Socio-cultural issues on globalization include massive migration, managing difference and global changes in culture.
The global changes in culture deeply affect educational policies practices, and institutions.
Teachers and schools need to have the flexibility to cope with and make use of the cultural resources that are in their classrooms.
2.
Economic issues on globalization
Globalization brings about opportunities for education, particularly in the ways that new technologies can be put to work to improve both the quantity and quality of education worldwide.
3.
Political issues on globalization
There has been the constraint on national/state policy making post by external demands from transnational institutions.
There has been a growing internationalization of global conflict, crime, terrorism, and environmental issues, but in inadequate development of political institutions to address them.

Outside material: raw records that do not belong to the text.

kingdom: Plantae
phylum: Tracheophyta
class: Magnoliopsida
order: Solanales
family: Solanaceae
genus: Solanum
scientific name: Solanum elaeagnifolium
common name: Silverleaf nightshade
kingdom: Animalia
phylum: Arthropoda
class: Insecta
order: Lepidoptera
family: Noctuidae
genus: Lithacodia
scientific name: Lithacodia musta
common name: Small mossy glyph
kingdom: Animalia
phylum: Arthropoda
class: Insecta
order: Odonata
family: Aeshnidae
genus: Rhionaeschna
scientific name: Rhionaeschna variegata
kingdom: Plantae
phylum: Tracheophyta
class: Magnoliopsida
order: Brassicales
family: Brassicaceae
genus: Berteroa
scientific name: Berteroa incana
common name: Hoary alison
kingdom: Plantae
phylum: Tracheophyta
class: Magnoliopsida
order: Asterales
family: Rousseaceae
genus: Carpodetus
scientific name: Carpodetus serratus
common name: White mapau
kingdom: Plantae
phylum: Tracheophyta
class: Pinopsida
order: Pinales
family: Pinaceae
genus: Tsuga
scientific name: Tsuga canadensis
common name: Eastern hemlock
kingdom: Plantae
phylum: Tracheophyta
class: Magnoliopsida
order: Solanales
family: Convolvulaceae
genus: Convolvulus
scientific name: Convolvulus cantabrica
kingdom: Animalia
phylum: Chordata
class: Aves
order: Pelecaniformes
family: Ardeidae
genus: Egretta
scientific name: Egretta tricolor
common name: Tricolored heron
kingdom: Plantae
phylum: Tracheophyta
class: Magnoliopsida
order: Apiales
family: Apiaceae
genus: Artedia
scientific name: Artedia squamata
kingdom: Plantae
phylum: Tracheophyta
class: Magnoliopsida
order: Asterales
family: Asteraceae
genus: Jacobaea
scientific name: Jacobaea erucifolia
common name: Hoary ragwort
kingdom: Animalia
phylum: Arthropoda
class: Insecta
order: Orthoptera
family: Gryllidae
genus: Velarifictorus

Perspective of Globalization:
1.
Globalization as Universalization is the process of spreading various objects and experiences to people at all corners of the earth
2.
Globalization as Westernization or Modernization of the World – refers to the intrusion of America into the social structures of other countries and the attempt to inculcate in them the values and principles of western culture.
3.
Globalization as Deterritorialization – refers to the spread of supraterritoriality. Its entails reconfiguration of geography so that social space is no longer wholly mapped in terms of territorial places, territorial distances, and territorial borders.
4.
Internationalization
– refers to growth in the interaction and interdependence between people in different countries.